When The Times contacted Christie's to find out whether it could be the Malta rock, a spokesman said the lot had been withdrawn and the rock had been sent to Nasa for further investigation.

Contacted at the Nasa Johnson Space Centre, moon rock curator Gary Lofgren said that tests had confirmed that the rock withdrawn from Christie's was not the one stolen from Malta.

He would not attach a price tag to the missing rock. "It's a collector's item and such items are worth as much as collectors are willing to pay for them," he said.

Ultimately, though, those responsible for its theft are going to have trouble selling it, Dr Lofgren pointed out. "The minute they try to do so, it'll get confiscated. Where do they go?
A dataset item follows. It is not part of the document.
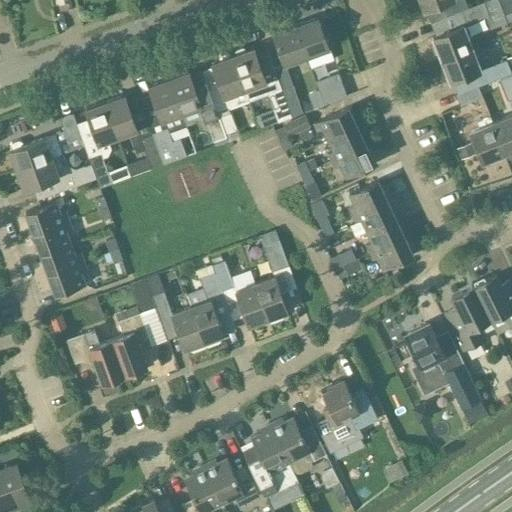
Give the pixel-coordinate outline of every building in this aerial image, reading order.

That rock is too hot to handle!"

He would not pass judgment on Malta's security standards but said that most people did not realise the real worth of such items until they went missing.

Dr Lofgren said he was aware of one other moon rock that had gone astray in Sweden and one in Honduras had been retrieved after a sting operation.

In 1998, Mr Gutheinz and other federal officers staged an elaborate operation designed to smoke out dealers in black market lunar rocks and in the process landing them the Honduras rock.

When Mr Gutheinz initiated Operation Lunar Eclipse, conmen were preying on the naive and selling them dirt and rocks, which they claimed came from the moon.

"I'm concerned that in light of the Malta moon rock theft, people from Malta and Europe could be buying phoney versions of this Malta moon rock for the next 20 years," Mr Gutheinz told The Times.

The con-artists will go to events frequented by collectors, like Star Trek conventions and high society parties.

There are two types of moon rocks sold at auction houses. First, there are moon rocks the seller claims came back from one of the Apollo missions or one of three unmanned Soviet missions. Then there are meteorites alleged to be from the moon and found in remote places on earth.

An alleged moon rock meteorite was recently being sold on E-bay.

Recent media reports said that nobody, including Nasa, seemed to know the precise whereabouts of most of those fingernail-sized samples.

In 2002, three Nasa interns stole a 600lb safe with reportedly 3.5 ounces of moon rocks inside, valued at tens of millions of dollars.

The Apollo moon rocks are the most desirable because of the emotional connection millions of people made when they watched on TV as astronauts collected the rocks.

Robert Pearlman, editor and founder of Collectspace.com, a source for space-memorabilia enthusiasts, estimated that a piece of Apollo gravel weighing 4/100ths of an ounce would be conservatively worth $1 million. That is roughly four times the price of a diamond that size.